EDMONTON, AB – Before playoff hockey returned to its usual intensity, the NHL and its players took time Saturday to highlight racial injustice and the sport's role in confronting it.
Players pushed to postpone two days worth of games to protest the police shooting of Black man Jacob Blake in Kenosha, Wisconsin, which came three months after the killing of George Floyd by a Minneapolis police officer. More than 48 hours of reflection culminated with a pregame presentation in Toronto before the Tampa Bay Lightning and Boston Bruins faced off.
Retired goaltender Kevin Weekes narrated a video montage on the subject that included clips by fellow minority players Matt Dumba of the Minnesota Wild and Ryan Reaves of the Vegas Golden Knights.
“In hockey, we often let our effort, determination and passion to win do the talking,” Weekes said. “But when an issue is bigger than the game, we must speak out, starting with three words we need to get comfortable saying: Black Lives Matter. Equality is the only way forward. As players, as fans and as average citizens, we most confront these issues.”
On the ice, the Lightning and Bruins didn't miss a beat in their hard-fought series. Away from it, players and coaches in the Toronto and Edmonton bubbles got an opportunity to weigh in on matters of racism and police brutality that caused games to be postponed in the NBA, Major League Baseball and other pro sports leagues.
“The decision to postpone our games and sit out was viewed as an opportunity to highlight a bigger issue than hockey,” said Lightning defenseman Kevin Shattenkirk, who was at the forefront of player dialogue in the past few days. “We wanted to make sure that every Black player in this league can feel safe and feel like they have a voice. And we want to make sure that we continue this conversation moving forward and make sure that we keep the sport progressing in the right way.”

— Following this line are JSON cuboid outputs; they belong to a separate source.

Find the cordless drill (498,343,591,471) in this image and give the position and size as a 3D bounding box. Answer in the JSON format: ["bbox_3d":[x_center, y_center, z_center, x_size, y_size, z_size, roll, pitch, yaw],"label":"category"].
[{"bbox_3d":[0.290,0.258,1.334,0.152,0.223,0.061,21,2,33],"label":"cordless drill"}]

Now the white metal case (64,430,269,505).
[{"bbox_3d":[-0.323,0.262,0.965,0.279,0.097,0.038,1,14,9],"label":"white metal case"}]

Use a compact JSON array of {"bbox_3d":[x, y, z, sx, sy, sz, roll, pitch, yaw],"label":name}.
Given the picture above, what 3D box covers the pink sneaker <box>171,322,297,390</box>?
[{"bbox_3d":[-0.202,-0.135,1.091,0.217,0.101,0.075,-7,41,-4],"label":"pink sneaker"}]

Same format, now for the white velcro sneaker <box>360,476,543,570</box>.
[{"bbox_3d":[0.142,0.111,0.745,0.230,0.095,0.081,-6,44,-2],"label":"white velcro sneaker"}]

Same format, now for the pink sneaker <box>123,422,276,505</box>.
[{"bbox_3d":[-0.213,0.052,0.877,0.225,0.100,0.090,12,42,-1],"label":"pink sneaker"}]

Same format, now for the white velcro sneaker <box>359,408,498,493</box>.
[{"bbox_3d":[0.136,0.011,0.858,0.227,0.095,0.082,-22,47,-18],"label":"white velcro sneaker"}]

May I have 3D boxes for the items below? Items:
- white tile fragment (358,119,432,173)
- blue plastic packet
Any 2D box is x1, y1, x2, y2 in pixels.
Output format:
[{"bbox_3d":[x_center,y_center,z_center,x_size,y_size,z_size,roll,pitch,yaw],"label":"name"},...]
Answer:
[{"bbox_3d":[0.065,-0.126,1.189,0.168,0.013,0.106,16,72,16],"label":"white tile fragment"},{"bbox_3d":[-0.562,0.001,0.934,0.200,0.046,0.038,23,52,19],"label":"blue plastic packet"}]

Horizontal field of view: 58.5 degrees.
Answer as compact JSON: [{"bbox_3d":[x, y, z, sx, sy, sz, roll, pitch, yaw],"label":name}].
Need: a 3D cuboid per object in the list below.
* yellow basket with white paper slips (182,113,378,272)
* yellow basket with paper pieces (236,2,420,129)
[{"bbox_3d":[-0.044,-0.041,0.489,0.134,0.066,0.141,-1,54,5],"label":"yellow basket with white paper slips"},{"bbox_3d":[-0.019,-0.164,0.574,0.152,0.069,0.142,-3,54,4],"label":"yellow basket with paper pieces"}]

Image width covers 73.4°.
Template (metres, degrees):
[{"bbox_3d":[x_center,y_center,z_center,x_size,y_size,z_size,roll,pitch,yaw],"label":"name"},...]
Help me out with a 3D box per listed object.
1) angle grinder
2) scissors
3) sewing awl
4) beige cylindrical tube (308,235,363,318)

Conversations went on among opposing players in each of the Canadian cities hosting games. Reaves and Vancouver Canucks captain Bo Horvat are no fans of each other during games, but their discussion about how to protest played a major role in hockey following the NBA's lead.
“What we did was the best thing for not only our two teams but I think for the NHL, and we stand by it,” Horvat said. “We obviously know it’s not going to change what’s going on in the world, but it’s going to get people talking and I think that’s the most important thing.”